[Opening Data records section]
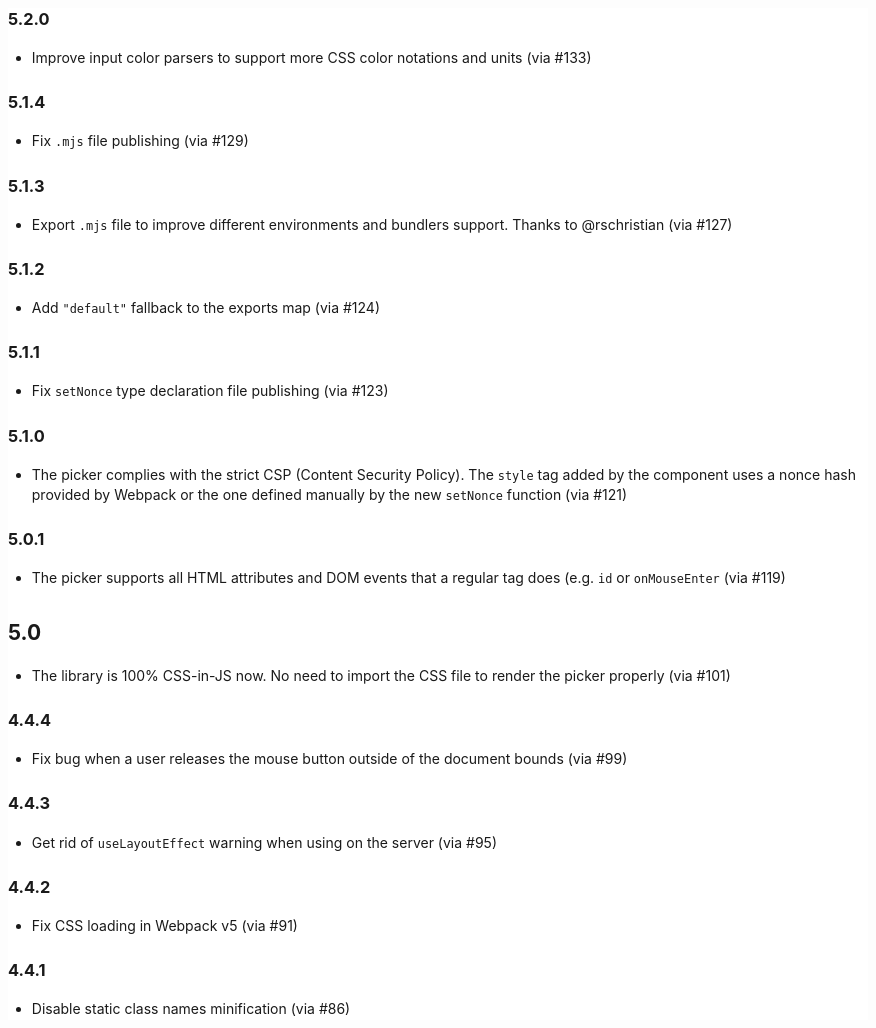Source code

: ### 5.2.0

- Improve input color parsers to support more CSS color notations and units (via #133)

### 5.1.4

- Fix `.mjs` file publishing (via #129)

### 5.1.3

- Export `.mjs` file to improve different environments and bundlers support. Thanks to @rschristian (via #127)

### 5.1.2

- Add `"default"` fallback to the exports map (via #124)

### 5.1.1

- Fix `setNonce` type declaration file publishing (via #123)

### 5.1.0

- The picker complies with the strict CSP (Content Security Policy). The `style` tag added by the component uses a nonce hash provided by Webpack or the one defined manually by the new `setNonce` function (via #121)

### 5.0.1

- The picker supports all HTML attributes and DOM events that a regular tag does (e.g. `id` or `onMouseEnter` (via #119)

## 5.0

- The library is 100% CSS-in-JS now. No need to import the CSS file to render the picker properly (via #101)

### 4.4.4

- Fix bug when a user releases the mouse button outside of the document bounds (via #99)

### 4.4.3

- Get rid of `useLayoutEffect` warning when using on the server (via #95)

### 4.4.2

- Fix CSS loading in Webpack v5 (via #91)

### 4.4.1

- Disable static class names minification (via #86)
[Closing Data records section]
**Exercise**
Search the records for the word "setNonce". Copy each line where it appears.

**Solution to the exercise**
- Fix `setNonce` type declaration file publishing (via #123)
- The picker complies with the strict CSP (Content Security Policy). The `style` tag added by the component uses a nonce hash provided by Webpack or the one defined manually by the new `setNonce` function (via #121)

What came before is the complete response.